*Liste des tâches*
A. Répondez à ces questions d'après l'article sur le poinçonnage des diamants :
(i) Quels métaux précieux l'article cite-t-il comme poinçonnés pour attester leur composition ?
(ii) Dans quelle ville B&E Jewelers est-il installé ?
(iii) Quel est le nom du programme de poinçonnage auquel le joaillier a récemment souscrit ?
B. D'après l'article sur le poinçonnage des diamants, pourquoi Canadamark plaît-il tout particulièrement aux consommateurs américains ? Répondez en une à trois phrases.

*Passage choisi*
※ ※ ※

Le poinçonnage des diamants cherche ses marques

Avi Krawitz

Le poinçonnage, qui a longtemps été utilisé pour les métaux précieux, a actuellement le vent en poupe. Il permettrait de faire la distinction dans la production diamantaire, à une période où les projets de normes de la chaîne de contrôle pour l’industrie ont été mis en sommeil.[:]

À la différence du poinçonnage de l’or ou du platine, qui atteste de la composition du métal précieux, le poinçonnage des diamants sert de certificat d’origine. Il garantit que le diamant satisfait les critères d’approvisionnement recherchés par la génération Y.

« Nous sommes face à une jeune génération qui va rechercher sur Internet des informations sur la responsabilité sociale en matière d’approvisionnement des diamants, a affirmé Marc Altman, de B&E Jewelers, installé à Philadelphie, en Pennsylvanie. Ce sont eux qui en font la demande, même si le pourcentage est encore faible. Ils aiment savoir d’où provient le diamant. » D’après lui, Canadamark, un programme de poinçonnage auquel le joaillier a récemment souscrit, plaît tout particulièrement aux consommateurs américains car les diamants proviennent d’Amérique du Nord, sans aucun lien avec les diamants du conflit.

※ ※ ※

*Informations*
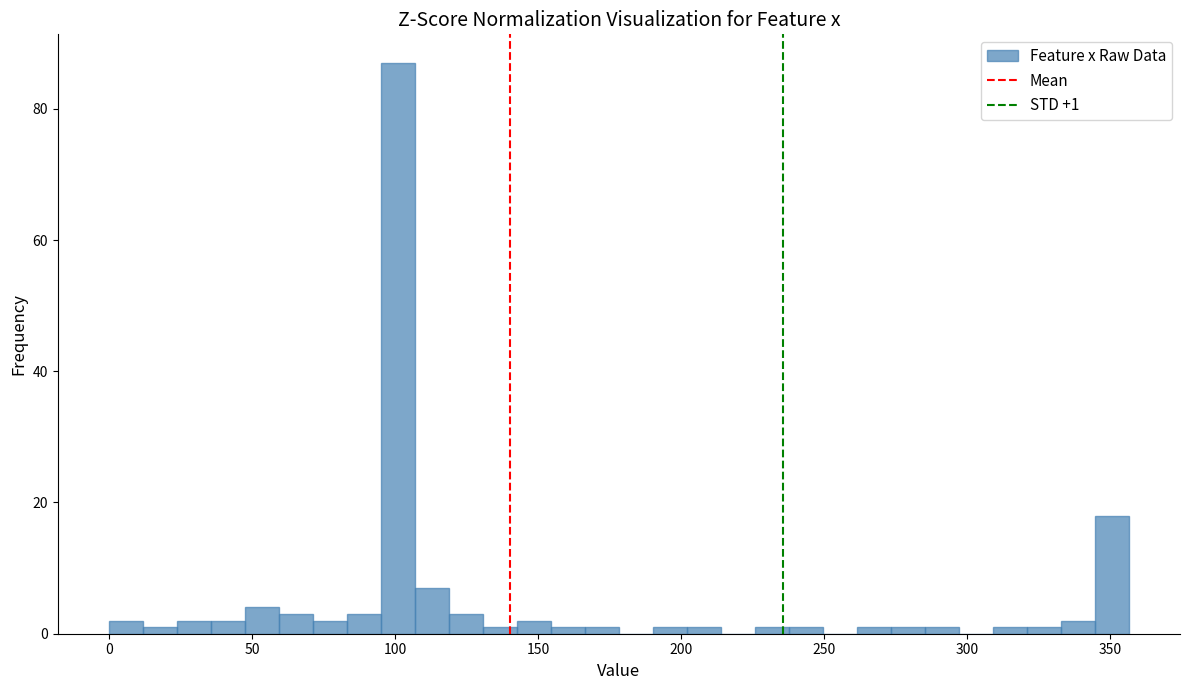

Around what value on the x-axis is the tallest bar? Give the approximate position of its centre, as read against the axis.

100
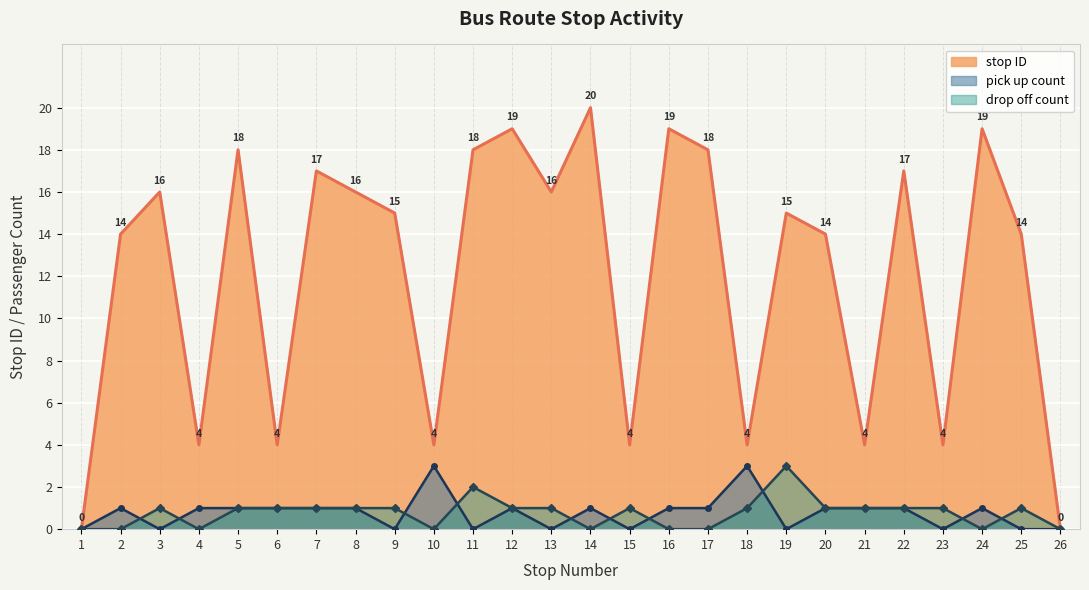

True or false: stop ID and drop off count intersect in this chart.

False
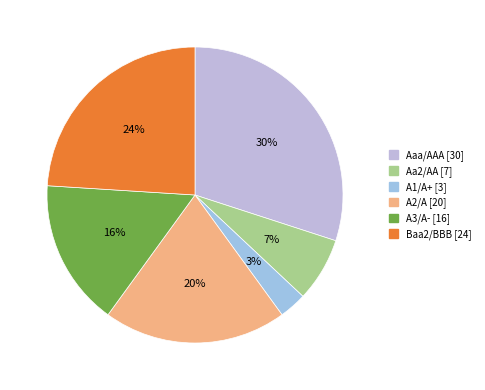

What portion of the pie excludes A3/A-?

84.0%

※ ※ ※

*Réponses par tâche*
A.
(i) L'or et le platine.
(ii) À Philadelphie, en Pennsylvanie.
(iii) Canadamark.

B. Selon Marc Altman, Canadamark séduit les consommateurs américains parce que ses diamants proviennent d'Amérique du Nord. Ces diamants n'ont aucun lien avec les diamants du conflit.